Investment update for August 2011
Bad macro news continues
A key event in August was Standard & Poor lowering US sovereign debt rating from AAA to AA+, while Moody’s placed the US on ‘negative watch’. Added to lower than expected June quarter US GDP growth figures, this led to fears of a ‘double dip’ US recession which caused stock markets to fall. Markets did recover some ground later in the month, capping off a very volatile month for equity markets. The $A and commodity prices also fell in response to concerns of lower global growth.
Australian equities finished the month down. In a period where bearish sentiment and bad macroeconomic news drove markets, defensive stocks excelled. Consumer Staples, Telecomms and Utilities were the only positive performing sectors, while Energy, Materials and Industrials performed poorly due to concerns about a global slowdown and consequent impact on commodity prices. Small companies underperformed large caps due to the weak performance of small resources stocks. Unlisted Property posted a positive return for the month with returns largely reflecting income. Listed Property Trusts started the month poorly, but finished strongly to reach positive territory on the back of positive annual results reported from the sector.
The combination of poor macroeconomic news and equity market volatility triggered a continued tightening of government bond yields as investors sought ‘safe havens’ in government bonds. Global equities were down on a hedged basis, and with the $A slightly weakening against the $US, unhedged returns fared slightly better for the month. The major regions of Asia ex-Japan, North America, Europe and Emerging Markets all posted negative returns on an unhedged basis (in $A), with Europe and Asia faring the worst. None of the MSCI Developed Market Country Indices reached positive figures in local currency terms – Australia, New Zealand and Canada performed the best, Greece, Germany and Austria faring worst.
Globally, all market sectors except Consumer Staples posted a positive return for the month. Energy, Industrials, and Financials fared the worst on the back of concerns about a global slowdown and European banks’ exposure to peripheral European sovereign debt. Consumer Staples, Utilities, and Telecoms fared best in an environment where defensive stocks generally outperformed cyclicals.

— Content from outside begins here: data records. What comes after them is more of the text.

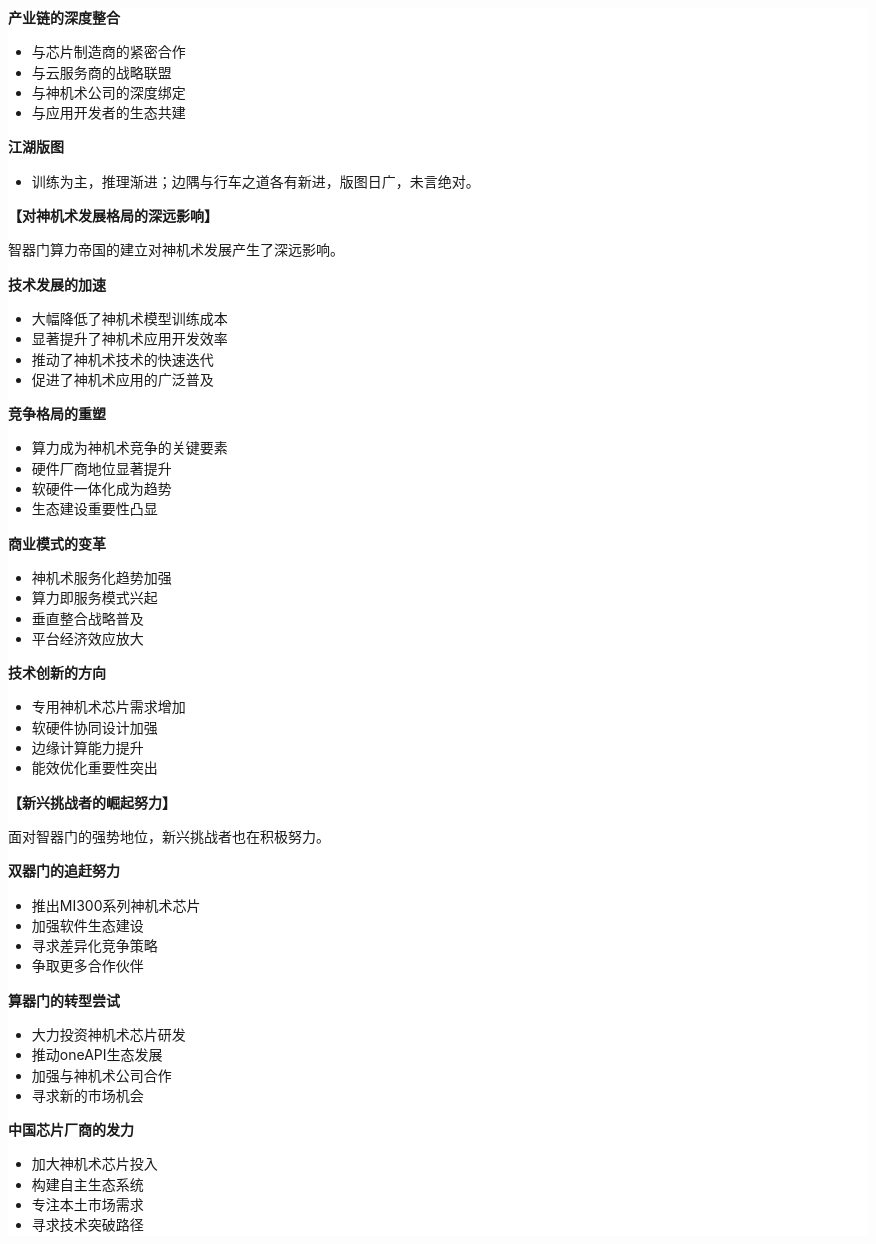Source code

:**产业链的深度整合**
- 与芯片制造商的紧密合作
- 与云服务商的战略联盟
- 与神机术公司的深度绑定
- 与应用开发者的生态共建

**江湖版图**
- 训练为主，推理渐进；边隅与行车之道各有新进，版图日广，未言绝对。

**【对神机术发展格局的深远影响】**

智器门算力帝国的建立对神机术发展产生了深远影响。

**技术发展的加速**
- 大幅降低了神机术模型训练成本
- 显著提升了神机术应用开发效率
- 推动了神机术技术的快速迭代
- 促进了神机术应用的广泛普及

**竞争格局的重塑**
- 算力成为神机术竞争的关键要素
- 硬件厂商地位显著提升
- 软硬件一体化成为趋势
- 生态建设重要性凸显

**商业模式的变革**
- 神机术服务化趋势加强
- 算力即服务模式兴起
- 垂直整合战略普及
- 平台经济效应放大

**技术创新的方向**
- 专用神机术芯片需求增加
- 软硬件协同设计加强
- 边缘计算能力提升
- 能效优化重要性突出

**【新兴挑战者的崛起努力】**

面对智器门的强势地位，新兴挑战者也在积极努力。

**双器门的追赶努力**
- 推出MI300系列神机术芯片
- 加强软件生态建设
- 寻求差异化竞争策略
- 争取更多合作伙伴

**算器门的转型尝试**
- 大力投资神机术芯片研发
- 推动oneAPI生态发展
- 加强与神机术公司合作
- 寻求新的市场机会

**中国芯片厂商的发力**
- 加大神机术芯片投入
- 构建自主生态系统
- 专注本土市场需求
- 寻求技术突破路径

Short-term interest rates in developed economies remain low, and bond yields continued to tighten as investors use the sector as a defensive strategy. Since 30 June 2011, the 10 year yields of Australian, Euro area, UK and US government bonds have declined. Australian 10 year Government bonds and unhedged global government bonds were the highest performers for the month. Credit has been surprisingly resilient despite underperforming relative to government bonds.
Although corporate balance sheets are strong, bad macroeconomics and poor sentiments are keeping global markets volatile, and investors should expect volatile markets for some time to come.
Broad stock market performance – August 2011
|Performance (income and capital gain or loss) %|
|Australian Shares (S&P/ASX 300 Accumulation)||-2.0|
|International Shares (MSCI AC World ex-Aust) hedged||-5.0|
|Global Bonds (Barclays Global Aggregate (Hedged))||1.7|
|Cash (UBS Bank Bills)||0.4|
|Appreciation of $A against $US||-2.5|
|Check out AvSuper’s weekly returns and quarterly performance results Please note that past performance is not always a reliable indicator of future performance.|
Source – JANA, FactSet, S&P, MSCI, Mercer, UBS, Barclays
We trust you find this information useful in understanding how your AvSuper investment is performing and welcome your feedback on how we can improve the information we provide to you.